» **ЗАДАНИЕ 1**
Выпишите все числа, записанные в отрывке цифрами.

» **ФРАГМЕНТ ДОКУМЕНТА**
>>

Кстати замечу, что аналогичная ситуация имеет место и для потомков эмигрантов из восточной Азии. Их тяга к учению, помноженная на феноменальную усидчивость и целеустремленность, достойны удивления. 25 % студентов Калифорнийского университета в Беркли в США - китайцы и японцы, которых в 20-миллионной Калифорнии около миллиона. А всего в США живет 3,7 миллиона восточных азиатов.

Я спрашивал американских евреев, не думают ли они, что их аномально высокий интеллектуальный уровень таит в себе потенциальную угрозу антисемитизма? Ведь в многовековой истории нашего народа это было уже не раз (см. притчу об Иосифе и его братьях). Социальная пирамида американского еврейства мне представляется крайне неустойчивой. Нет, они так не думают. «Но ведь это возбуждает зависть и ее спутницу злобу?» «У нас демократическая страна равных возможностей. Что касается негров, то их музыкальность и острое чувство ритма дает им свои шансы. В Америке созданы привилегированные условия для молодых негров, желающих учиться в университетах и колледжах. Как правило, «негритянские вакансии» остаются незаполненными. Я, например, знаю случай, когда молодого эмигранта - еврея из СССР, плохо знавшего английский язык, приняли в счет негритянского лимита… Даже американские индейцы племени ирокезов нашли здесь свою «экологическую нишу». Оказалось, что у них от рождения нет присущего европейцам страха высоты. Поэтому они лучшие в этой стране монтажники-высотники. Денежки они зарабатывают побольше многих наших интеллектуалов. Но почему Вы задаете такие странные вопросы? Что там у Вас происходит?» Играя на плохом знании языка, я уходил от ответа на этот невеселый вопрос. И вместе с тем я отнюдь не разделял оптимизма моих собеседников. Немецкие евреи тоже так рассуждали. Это кончилось очень плохо.

<<

» **ИСХОДНЫЕ ДАННЫЕ**

>>

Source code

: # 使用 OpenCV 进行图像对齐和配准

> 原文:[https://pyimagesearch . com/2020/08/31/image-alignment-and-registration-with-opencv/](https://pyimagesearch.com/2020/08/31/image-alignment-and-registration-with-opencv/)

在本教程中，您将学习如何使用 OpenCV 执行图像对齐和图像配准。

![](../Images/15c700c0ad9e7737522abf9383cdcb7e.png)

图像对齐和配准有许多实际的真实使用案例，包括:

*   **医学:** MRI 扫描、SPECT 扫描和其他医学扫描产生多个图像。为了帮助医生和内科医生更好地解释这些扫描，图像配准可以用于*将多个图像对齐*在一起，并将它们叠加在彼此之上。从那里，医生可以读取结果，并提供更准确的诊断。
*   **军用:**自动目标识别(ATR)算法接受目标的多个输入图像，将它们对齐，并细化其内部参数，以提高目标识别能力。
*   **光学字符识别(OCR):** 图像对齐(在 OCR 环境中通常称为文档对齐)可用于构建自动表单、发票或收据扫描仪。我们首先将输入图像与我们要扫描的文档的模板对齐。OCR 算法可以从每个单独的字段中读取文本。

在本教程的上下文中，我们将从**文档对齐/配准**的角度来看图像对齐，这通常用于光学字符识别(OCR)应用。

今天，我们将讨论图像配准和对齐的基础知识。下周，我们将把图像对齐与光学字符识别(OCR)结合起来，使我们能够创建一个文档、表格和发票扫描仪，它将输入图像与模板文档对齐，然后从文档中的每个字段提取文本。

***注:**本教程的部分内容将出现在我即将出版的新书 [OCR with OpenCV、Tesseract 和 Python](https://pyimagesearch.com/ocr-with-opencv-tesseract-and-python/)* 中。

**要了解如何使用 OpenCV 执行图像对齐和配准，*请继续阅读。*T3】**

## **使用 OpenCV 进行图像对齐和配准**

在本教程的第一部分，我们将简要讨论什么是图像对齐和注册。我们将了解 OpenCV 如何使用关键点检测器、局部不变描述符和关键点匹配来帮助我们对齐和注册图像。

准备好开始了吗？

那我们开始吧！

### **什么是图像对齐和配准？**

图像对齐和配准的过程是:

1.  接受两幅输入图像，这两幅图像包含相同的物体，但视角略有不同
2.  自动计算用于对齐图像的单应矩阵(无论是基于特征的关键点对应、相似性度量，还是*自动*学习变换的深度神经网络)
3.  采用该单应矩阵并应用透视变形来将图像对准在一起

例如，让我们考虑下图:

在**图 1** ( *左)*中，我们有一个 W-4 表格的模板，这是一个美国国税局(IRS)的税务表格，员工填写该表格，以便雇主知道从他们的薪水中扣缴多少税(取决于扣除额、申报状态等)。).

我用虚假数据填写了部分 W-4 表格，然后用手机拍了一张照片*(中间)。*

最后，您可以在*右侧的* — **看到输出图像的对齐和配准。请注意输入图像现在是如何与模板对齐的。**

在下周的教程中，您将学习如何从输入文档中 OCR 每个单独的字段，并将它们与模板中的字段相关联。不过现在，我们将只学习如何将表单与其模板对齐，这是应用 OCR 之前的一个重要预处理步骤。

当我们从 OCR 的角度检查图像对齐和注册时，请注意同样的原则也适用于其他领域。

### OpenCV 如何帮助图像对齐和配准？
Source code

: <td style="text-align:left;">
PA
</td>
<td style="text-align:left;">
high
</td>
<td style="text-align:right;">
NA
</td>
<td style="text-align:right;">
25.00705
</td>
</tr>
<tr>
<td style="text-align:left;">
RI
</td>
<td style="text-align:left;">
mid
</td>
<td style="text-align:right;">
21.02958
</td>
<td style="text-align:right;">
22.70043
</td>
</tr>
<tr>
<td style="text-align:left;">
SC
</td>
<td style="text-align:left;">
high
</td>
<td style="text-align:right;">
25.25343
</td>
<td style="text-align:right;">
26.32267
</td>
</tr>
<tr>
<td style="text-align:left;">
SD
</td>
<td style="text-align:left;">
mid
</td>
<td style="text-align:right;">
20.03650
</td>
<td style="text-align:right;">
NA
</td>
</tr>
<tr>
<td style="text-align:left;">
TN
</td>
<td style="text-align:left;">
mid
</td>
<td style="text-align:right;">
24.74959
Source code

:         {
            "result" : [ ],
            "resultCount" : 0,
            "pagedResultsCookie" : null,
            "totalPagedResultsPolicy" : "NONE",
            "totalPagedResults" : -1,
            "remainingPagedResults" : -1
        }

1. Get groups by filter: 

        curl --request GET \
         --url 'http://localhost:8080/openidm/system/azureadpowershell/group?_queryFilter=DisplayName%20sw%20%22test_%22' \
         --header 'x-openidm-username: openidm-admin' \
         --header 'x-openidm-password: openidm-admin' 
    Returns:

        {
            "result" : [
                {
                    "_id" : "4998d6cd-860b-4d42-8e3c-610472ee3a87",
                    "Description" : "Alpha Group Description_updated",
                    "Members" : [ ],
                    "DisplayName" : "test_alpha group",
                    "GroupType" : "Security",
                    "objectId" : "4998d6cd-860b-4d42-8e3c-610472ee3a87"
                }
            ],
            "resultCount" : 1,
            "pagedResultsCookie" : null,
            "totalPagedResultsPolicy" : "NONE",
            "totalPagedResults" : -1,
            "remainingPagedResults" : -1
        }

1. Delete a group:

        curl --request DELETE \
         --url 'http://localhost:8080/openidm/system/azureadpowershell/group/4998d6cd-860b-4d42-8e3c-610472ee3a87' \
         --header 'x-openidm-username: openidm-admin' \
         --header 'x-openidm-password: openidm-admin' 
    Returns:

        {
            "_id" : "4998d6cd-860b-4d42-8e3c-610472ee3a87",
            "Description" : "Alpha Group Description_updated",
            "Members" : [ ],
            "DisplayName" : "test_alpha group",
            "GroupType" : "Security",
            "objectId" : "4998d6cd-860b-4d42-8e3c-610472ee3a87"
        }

<<

» **ЗАДАНИЕ 2**
Перепишите в виде списка JSON из строк всё в листинге от строки с «在本教程中，您将学习如何使用 OpenCV 执行图像对齐和图像配准。» до строки с «## **使用 OpenCV 进行图像对齐和配准**» включительно. Каждая строка листинга становится отдельной строкой списка, пустые строки пропустите.

» **ОТВЕТ 1**
25
20
3,7

» **ОТВЕТ 2**
[
  "在本教程中，您将学习如何使用 OpenCV 执行图像对齐和图像配准。",
  "![](../Images/15c700c0ad9e7737522abf9383cdcb7e.png)",
  "图像对齐和配准有许多实际的真实使用案例，包括:",
  "*   **医学:** MRI 扫描、SPECT 扫描和其他医学扫描产生多个图像。为了帮助医生和内科医生更好地解释这些扫描，图像配准可以用于*将多个图像对齐*在一起，并将它们叠加在彼此之上。从那里，医生可以读取结果，并提供更准确的诊断。",
  "*   **军用:**自动目标识别(ATR)算法接受目标的多个输入图像，将它们对齐，并细化其内部参数，以提高目标识别能力。",
  "*   **光学字符识别(OCR):** 图像对齐(在 OCR 环境中通常称为文档对齐)可用于构建自动表单、发票或收据扫描仪。我们首先将输入图像与我们要扫描的文档的模板对齐。OCR 算法可以从每个单独的字段中读取文本。",
  "在本教程的上下文中，我们将从**文档对齐/配准**的角度来看图像对齐，这通常用于光学字符识别(OCR)应用。",
  "今天，我们将讨论图像配准和对齐的基础知识。下周，我们将把图像对齐与光学字符识别(OCR)结合起来，使我们能够创建一个文档、表格和发票扫描仪，它将输入图像与模板文档对齐，然后从文档中的每个字段提取文本。",
  "***注:**本教程的部分内容将出现在我即将出版的新书 [OCR with OpenCV、Tesseract 和 Python](https://pyimagesearch.com/ocr-with-opencv-tesseract-and-python/)* 中。",
  "**要了解如何使用 OpenCV 执行图像对齐和配准，*请继续阅读。*T3】**",
  "## **使用 OpenCV 进行图像对齐和配准**"
]